Just for curiosity. No, I use propane for firing. But I have heard that in older times it was possible to fire porcelain with wood based kilns to 1400 C. How did they attain this ? Special design with the exact air inlet ?
Well, I started out with a charcoal briquette fired furnace with forced air, and easily melted aluminum. I did melt some copper once, but the ash started choking out my air inlet and it cooled back down. I have a "stack melter" that also uses either charcoal or scrap wood, and I've melted aluminum in that too, with forced air. It can be done, but does need forced air with good breathing. If the ash from the wood starts to choke things down, the temp cools and the metal freezes. "We" didn't have propane or other gaseous fuels during the bronze age, so apparently "we" figured out how to sustain 1800* with wood or coal. Roger
I'm not sure what it would take to maintain 1400°C but I know from experience, the natural draft in a 45 gal burn barrel is more than hot enough to melt aluminum.
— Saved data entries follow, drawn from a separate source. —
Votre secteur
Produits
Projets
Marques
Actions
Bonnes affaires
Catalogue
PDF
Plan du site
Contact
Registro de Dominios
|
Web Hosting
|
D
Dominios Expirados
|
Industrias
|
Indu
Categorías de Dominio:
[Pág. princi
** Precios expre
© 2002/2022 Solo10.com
We didn't have gaseous or liquid fuels in the iron age either. Forced air with charcoal or coke gets as hot as you'd like. When you say wood, you mean unprocessed charcoal. All you o to make a hot wood fire is burn off the moisture and light materials first and then get to converting the carbon to CO and CO2. I brought a bucket of partially used charcoal home from a blacksmith meeting one time and let it sit until I thought it was coal coke. When I used it it burned like coke. Later when I was looking for the charcoal I realized I'd used it but couldn't tell the difference. Now I'm not a good blacksmith but I learned charcoal does burn very well. Forced air is the key to heat with solid fuels just as it is with liquid or gaseous fuels.
I found with charcoal too much air can be an issue, driving the heat away from the melt. The amount of forced air needed to get to brass temps was surprisingly low.
I’m a little late to the conversation but I once lit an open air brush fire of Ironwood that burned white hot and the 6’ diameter 3’ tall pile was so hot I couldn’t stand the heat at 30’ and had to shield my eyes from the light radiation. Spent a lot of time sharpening my weed eater saw blade getting it cutdown and actually seen it rarely throwing sparks as it was being cut. So I’d say it somewhat depends on the wood source but hardwood can obtain fairly high temperatures given the proper amount of oxygen, wood block size and gas flow through the burn media.
Biringuccio's Pirotechnia has drawings and descriptions of reverberatory wood fired furnaces for bronze. Contemporary with Michelangelo. There's an english translation in the public domain.